FORT LAUDERDALE, Fla. – Lori Alhadeff said on Wednesday that the latest School Board of Broward County workshop is the beginning of a much-needed process.
The District 4 school board member said on Tuesday that she wanted to terminate Broward County Public Schools Superintendent Robert Runcie.
Runcie followed by announcing his willingness to step down and to negotiate how to part ways. He said he hopes that gives Alhadeff peace.
“To drop that on Lori’s lap and say, ‘I am sacrificing myself for you’ was so disingenuous and disrespectful to those of us that lost people on Feb. 14,” said Debra Hixon, the seat 9 countywide at-large school board member.
Hixon and Alhadeff said Runcie shouldn’t have associated the discussion about his potential suspension or termination after his arrest on April 21 to the emotional aftermath of the Parkland school massacre.
Hixon was in tears on Tuesday. Her husband, Chris Hixon, the school’s athletic director, wrestling coach and a military veteran, died after he attempted to disarm the shooter.
Alhadeff lost her 14-year-old daughter Alyssa, a freshman and soccer player, on Feb. 14, 2018, when the shooter targeted Marjory Stoneman Douglas High School’s Room 1216.
“It’s one step in the healing process for me and one step towards accountability for me, but there is more to this conversation than what transpired yesterday,” Alhadeff said.
Rosalind Osgood, the District 5 school board member and chair, a long-time Runcie supporter applauded his “selflessness” for choosing to step aside. She said on Wednesday that she was feeling “extremely sad” and “very hurt.”
Sarah Leonardi, the District 3 school board member, said she was surprised. The school board members didn’t appear to have a consensus about Runcie’s fate before he announced he was willing to discuss a path to a mutual agreement of separation.
Leonardi was the first to suggest a suspension for both Runcie and Barbara Myrick, Broward County Public Schools’ top lawyer.
“This was a distraction from focusing on our students and our educators,” Leonardi said on Wednesday.

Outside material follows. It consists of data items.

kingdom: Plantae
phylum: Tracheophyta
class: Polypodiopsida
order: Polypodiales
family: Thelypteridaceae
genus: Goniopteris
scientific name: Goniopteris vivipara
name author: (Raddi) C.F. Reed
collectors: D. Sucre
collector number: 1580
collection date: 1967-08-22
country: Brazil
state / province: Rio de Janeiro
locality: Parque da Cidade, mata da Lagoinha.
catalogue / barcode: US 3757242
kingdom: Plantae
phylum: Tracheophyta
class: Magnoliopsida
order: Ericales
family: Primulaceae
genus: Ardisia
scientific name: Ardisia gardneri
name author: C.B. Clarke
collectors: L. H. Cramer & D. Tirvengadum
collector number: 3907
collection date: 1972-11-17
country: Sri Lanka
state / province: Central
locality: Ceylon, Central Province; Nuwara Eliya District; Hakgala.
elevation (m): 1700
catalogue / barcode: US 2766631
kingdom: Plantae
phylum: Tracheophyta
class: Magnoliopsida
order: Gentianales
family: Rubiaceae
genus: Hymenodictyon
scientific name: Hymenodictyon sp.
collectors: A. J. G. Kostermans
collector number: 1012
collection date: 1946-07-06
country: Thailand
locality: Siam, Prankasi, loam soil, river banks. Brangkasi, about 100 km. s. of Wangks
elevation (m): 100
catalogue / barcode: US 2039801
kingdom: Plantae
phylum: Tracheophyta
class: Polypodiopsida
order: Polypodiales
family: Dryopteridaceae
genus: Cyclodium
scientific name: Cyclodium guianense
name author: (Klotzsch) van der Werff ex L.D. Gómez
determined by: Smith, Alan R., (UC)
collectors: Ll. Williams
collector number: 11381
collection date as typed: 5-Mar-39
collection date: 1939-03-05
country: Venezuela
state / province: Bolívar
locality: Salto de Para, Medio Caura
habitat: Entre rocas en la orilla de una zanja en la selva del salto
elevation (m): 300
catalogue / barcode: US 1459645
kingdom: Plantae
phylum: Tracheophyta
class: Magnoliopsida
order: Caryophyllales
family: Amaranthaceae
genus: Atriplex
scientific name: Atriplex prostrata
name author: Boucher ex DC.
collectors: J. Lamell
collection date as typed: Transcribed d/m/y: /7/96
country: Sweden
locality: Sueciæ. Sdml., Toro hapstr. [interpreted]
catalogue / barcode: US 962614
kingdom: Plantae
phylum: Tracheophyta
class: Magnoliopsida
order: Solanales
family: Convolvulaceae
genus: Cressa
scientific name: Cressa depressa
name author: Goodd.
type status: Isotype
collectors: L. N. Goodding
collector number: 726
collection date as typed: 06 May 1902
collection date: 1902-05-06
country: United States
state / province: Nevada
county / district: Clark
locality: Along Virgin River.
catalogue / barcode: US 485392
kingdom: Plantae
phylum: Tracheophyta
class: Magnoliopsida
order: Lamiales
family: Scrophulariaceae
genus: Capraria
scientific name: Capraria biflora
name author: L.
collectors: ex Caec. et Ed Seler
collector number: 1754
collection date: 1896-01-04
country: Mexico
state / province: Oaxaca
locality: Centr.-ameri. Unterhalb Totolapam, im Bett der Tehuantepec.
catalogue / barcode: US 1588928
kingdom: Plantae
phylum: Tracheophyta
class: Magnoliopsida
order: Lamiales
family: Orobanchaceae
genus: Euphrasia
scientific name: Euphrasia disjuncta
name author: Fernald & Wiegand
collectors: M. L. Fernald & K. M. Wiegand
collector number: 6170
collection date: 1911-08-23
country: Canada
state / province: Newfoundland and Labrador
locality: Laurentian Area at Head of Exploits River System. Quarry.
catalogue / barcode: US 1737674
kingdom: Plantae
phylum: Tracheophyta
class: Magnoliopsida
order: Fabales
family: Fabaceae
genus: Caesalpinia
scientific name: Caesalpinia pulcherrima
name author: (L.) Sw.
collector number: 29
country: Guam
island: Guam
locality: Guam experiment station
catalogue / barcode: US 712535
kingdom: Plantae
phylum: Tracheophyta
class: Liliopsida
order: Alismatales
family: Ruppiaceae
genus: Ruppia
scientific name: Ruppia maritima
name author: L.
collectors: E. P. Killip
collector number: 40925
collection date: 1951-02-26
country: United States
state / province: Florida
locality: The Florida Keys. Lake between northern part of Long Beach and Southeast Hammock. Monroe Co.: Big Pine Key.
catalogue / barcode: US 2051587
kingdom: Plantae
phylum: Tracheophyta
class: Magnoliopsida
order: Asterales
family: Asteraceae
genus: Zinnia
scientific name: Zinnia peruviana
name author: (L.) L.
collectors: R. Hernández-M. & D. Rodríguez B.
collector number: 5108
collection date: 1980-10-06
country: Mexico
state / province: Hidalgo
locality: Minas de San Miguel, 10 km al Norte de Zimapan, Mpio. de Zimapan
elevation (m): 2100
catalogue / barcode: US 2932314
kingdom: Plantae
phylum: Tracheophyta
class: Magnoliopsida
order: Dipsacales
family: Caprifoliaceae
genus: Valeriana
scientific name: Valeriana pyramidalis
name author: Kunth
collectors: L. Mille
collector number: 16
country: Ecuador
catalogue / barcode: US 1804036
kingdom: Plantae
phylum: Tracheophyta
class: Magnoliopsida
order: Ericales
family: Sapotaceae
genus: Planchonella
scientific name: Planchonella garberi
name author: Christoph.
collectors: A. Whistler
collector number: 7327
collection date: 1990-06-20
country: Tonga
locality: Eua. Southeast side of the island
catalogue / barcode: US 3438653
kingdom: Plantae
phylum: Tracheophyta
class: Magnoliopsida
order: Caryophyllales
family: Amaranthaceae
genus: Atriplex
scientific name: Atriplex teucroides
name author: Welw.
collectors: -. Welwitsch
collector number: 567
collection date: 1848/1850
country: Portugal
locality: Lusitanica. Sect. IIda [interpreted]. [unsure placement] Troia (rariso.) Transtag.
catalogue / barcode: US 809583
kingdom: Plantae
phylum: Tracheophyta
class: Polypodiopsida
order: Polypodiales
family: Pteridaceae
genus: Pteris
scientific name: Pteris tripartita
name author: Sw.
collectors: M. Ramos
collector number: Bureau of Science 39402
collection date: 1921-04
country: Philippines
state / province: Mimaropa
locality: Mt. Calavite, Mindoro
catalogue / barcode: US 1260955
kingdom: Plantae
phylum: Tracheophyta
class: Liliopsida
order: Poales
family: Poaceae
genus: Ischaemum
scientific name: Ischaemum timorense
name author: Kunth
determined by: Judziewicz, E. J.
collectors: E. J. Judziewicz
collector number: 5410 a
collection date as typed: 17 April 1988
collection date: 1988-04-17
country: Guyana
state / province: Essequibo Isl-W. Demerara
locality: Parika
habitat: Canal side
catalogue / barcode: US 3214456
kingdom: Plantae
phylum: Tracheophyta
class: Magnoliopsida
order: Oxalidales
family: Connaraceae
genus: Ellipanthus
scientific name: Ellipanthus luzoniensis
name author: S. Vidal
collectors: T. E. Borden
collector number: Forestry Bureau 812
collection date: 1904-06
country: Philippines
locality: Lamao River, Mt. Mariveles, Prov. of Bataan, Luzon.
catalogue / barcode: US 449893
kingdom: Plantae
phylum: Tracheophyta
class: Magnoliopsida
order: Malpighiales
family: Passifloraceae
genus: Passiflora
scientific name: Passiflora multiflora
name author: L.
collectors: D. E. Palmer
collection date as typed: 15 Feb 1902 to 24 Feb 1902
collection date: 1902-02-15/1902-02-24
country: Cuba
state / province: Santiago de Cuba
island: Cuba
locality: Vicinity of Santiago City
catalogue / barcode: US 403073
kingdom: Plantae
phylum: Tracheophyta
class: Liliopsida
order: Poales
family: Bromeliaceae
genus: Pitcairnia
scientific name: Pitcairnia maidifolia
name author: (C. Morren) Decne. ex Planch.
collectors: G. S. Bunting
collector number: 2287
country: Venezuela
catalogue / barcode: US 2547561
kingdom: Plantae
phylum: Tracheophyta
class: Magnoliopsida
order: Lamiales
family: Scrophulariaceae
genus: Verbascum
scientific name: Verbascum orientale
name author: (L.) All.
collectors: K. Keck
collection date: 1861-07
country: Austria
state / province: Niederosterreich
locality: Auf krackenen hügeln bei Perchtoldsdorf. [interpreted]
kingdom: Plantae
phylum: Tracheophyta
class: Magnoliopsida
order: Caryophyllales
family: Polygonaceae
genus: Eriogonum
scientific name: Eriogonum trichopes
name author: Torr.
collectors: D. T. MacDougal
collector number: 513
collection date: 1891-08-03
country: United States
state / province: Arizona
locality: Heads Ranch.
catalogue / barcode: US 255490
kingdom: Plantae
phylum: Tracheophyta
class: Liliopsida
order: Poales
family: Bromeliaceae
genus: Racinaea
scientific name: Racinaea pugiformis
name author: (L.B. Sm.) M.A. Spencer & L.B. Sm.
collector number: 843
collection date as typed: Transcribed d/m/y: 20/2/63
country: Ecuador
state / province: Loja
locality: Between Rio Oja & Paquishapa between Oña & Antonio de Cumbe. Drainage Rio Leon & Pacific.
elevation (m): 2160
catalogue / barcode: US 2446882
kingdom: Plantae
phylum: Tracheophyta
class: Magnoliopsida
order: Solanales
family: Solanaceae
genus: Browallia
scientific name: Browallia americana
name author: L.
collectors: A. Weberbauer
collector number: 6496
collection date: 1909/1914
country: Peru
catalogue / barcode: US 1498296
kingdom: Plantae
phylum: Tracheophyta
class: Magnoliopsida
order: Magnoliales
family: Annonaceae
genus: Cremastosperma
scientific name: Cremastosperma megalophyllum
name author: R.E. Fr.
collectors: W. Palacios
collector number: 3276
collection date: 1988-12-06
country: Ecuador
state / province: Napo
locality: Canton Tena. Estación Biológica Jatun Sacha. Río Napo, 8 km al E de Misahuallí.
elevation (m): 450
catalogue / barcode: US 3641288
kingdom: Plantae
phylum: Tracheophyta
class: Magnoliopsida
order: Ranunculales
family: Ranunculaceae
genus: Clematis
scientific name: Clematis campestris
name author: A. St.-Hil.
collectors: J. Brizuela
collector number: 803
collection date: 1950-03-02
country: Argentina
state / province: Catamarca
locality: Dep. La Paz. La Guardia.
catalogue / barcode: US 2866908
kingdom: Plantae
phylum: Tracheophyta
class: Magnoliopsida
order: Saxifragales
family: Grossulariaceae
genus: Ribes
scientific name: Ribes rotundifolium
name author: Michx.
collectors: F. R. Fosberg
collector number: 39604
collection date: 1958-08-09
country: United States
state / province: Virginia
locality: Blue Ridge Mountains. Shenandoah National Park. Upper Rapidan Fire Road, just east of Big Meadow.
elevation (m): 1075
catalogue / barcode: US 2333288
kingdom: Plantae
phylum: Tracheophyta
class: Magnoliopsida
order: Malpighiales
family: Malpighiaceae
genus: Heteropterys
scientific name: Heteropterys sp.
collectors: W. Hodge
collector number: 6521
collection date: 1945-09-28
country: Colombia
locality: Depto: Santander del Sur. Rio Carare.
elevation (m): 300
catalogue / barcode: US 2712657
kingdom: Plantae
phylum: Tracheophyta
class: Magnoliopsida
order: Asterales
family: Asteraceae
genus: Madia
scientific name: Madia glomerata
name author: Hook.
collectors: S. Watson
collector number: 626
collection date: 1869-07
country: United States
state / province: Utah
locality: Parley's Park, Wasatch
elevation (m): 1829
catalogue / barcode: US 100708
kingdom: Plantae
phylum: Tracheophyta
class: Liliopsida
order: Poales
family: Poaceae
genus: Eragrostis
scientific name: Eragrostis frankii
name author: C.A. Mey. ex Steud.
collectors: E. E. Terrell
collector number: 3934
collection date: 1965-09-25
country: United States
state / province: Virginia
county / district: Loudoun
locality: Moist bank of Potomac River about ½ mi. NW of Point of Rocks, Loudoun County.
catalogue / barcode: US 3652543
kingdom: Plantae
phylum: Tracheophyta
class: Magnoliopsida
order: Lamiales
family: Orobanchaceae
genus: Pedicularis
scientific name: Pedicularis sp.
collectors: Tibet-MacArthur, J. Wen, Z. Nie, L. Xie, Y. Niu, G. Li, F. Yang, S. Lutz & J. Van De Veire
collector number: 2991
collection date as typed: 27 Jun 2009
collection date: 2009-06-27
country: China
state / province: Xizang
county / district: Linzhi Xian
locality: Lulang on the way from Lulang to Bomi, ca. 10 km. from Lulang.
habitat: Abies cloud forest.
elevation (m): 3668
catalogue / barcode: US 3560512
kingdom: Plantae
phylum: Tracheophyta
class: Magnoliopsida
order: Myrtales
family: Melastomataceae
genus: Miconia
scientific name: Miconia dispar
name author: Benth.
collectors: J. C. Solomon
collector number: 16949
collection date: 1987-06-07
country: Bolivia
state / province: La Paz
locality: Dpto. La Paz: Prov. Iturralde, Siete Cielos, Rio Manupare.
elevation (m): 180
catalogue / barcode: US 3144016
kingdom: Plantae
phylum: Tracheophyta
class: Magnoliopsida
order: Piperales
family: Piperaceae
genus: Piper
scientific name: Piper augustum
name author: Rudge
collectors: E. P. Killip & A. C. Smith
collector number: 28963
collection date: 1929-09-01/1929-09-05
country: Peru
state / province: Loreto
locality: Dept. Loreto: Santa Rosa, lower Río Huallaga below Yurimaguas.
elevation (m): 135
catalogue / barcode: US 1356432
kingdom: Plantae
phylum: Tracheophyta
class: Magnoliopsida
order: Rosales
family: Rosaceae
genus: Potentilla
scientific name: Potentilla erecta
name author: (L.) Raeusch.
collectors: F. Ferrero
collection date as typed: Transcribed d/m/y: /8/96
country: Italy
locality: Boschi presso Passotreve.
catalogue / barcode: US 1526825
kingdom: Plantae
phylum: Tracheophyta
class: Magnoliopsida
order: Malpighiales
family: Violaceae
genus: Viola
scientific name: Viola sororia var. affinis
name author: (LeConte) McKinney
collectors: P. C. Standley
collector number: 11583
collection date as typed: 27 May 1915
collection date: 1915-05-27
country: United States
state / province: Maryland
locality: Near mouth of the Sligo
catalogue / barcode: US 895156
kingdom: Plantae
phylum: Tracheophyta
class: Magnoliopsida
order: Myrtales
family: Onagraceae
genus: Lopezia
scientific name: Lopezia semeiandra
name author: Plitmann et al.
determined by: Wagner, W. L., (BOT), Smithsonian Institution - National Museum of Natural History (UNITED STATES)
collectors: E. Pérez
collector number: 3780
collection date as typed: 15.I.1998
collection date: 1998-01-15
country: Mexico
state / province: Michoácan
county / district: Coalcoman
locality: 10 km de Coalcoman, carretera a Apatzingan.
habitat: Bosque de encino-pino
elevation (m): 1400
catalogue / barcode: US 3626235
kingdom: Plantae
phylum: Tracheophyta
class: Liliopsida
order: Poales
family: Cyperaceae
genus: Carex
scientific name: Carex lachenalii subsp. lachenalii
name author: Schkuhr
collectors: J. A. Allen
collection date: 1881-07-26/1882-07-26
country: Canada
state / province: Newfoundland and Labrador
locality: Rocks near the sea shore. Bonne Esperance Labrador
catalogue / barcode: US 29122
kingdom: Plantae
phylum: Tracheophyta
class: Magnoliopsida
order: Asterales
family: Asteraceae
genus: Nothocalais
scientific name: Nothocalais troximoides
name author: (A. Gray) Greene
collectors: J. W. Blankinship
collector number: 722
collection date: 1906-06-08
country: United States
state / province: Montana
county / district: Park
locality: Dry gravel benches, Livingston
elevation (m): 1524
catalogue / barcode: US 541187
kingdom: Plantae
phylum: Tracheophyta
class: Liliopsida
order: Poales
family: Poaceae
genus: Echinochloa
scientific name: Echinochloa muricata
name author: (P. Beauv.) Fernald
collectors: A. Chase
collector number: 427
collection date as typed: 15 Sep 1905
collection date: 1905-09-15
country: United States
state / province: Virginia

The list of school board members who said they weren’t ready to watch Runcie go without due process for his pending criminal case included Ann Murray, the District 1 member; Donna P. Korn, the seat 8 countywide at-large member; and Patricia Good, the District 2 member.
“I didn’t know that we would ... be saying goodbye,” said Nora Rupert, the District 7 member, during the workshop.
Prosecutors said Runcie’s case stems from his testimony to a state grand jury about alleged communication with witnesses in a pending public corruption case. Anthony Hunter, BCPS’s former chief information officer, was accused of steering BCPS business to a generous friend. He was arrested on Jan. 12.
Runcie and Myrick were preparing to negotiate mutual separation deals that the school board members will later review and vote on.
Osgood was preparing to have an item ready for the 11 a.m. school board meeting on Thursday.
“The item on Thursday will allow us to move the district forward,” Osgood said during the Tuesday workshop, later adding “Not one individual can make decisions on behalf of the board, so once we come to Thursday and then you give me the authority to go and do the negotiations.”
Osgood said during the negotiations she and attorneys will “craft something with some type of legal help” and come back to the school board so the members can make amends and make decisions as a body.
“We will make it an action item on Thursday. That action item will give the chair the capacity to go and negotiate and work out the final terms to bring to you in a subsequent board meeting that we can then vote on,” Osgood said.
The school board will set the parameters and vote, if necessary during a future special school board meeting, Osgood said. Laurie Rich Levinson, the District 6 school board member and vice-chair, said she supported the chair. Jeffrey Moquin, the chief of staff at BCPS, said the board will also have to decide how to find Runcie’s replacement.
Related statement
The school board released this statement on Wednesday afternoon:
During Tuesday’s, April 27, School Board Workshop, Superintendent Robert W. Runcie and General Counsel Barbara Myrick said they are willing to discuss paths to mutual agreements of separation.
At tomorrow’s, Thursday, April 29, Special School Board Meeting, the Board will be asked to authorize the Chair, assisted by appropriate legal counsel, to meet with the Superintendent and General Counsel and their respective representatives to explore mutual agreements for separation. If and when tentative agreements are reached, they will then be brought to a public School Board Meeting for discussion and approval.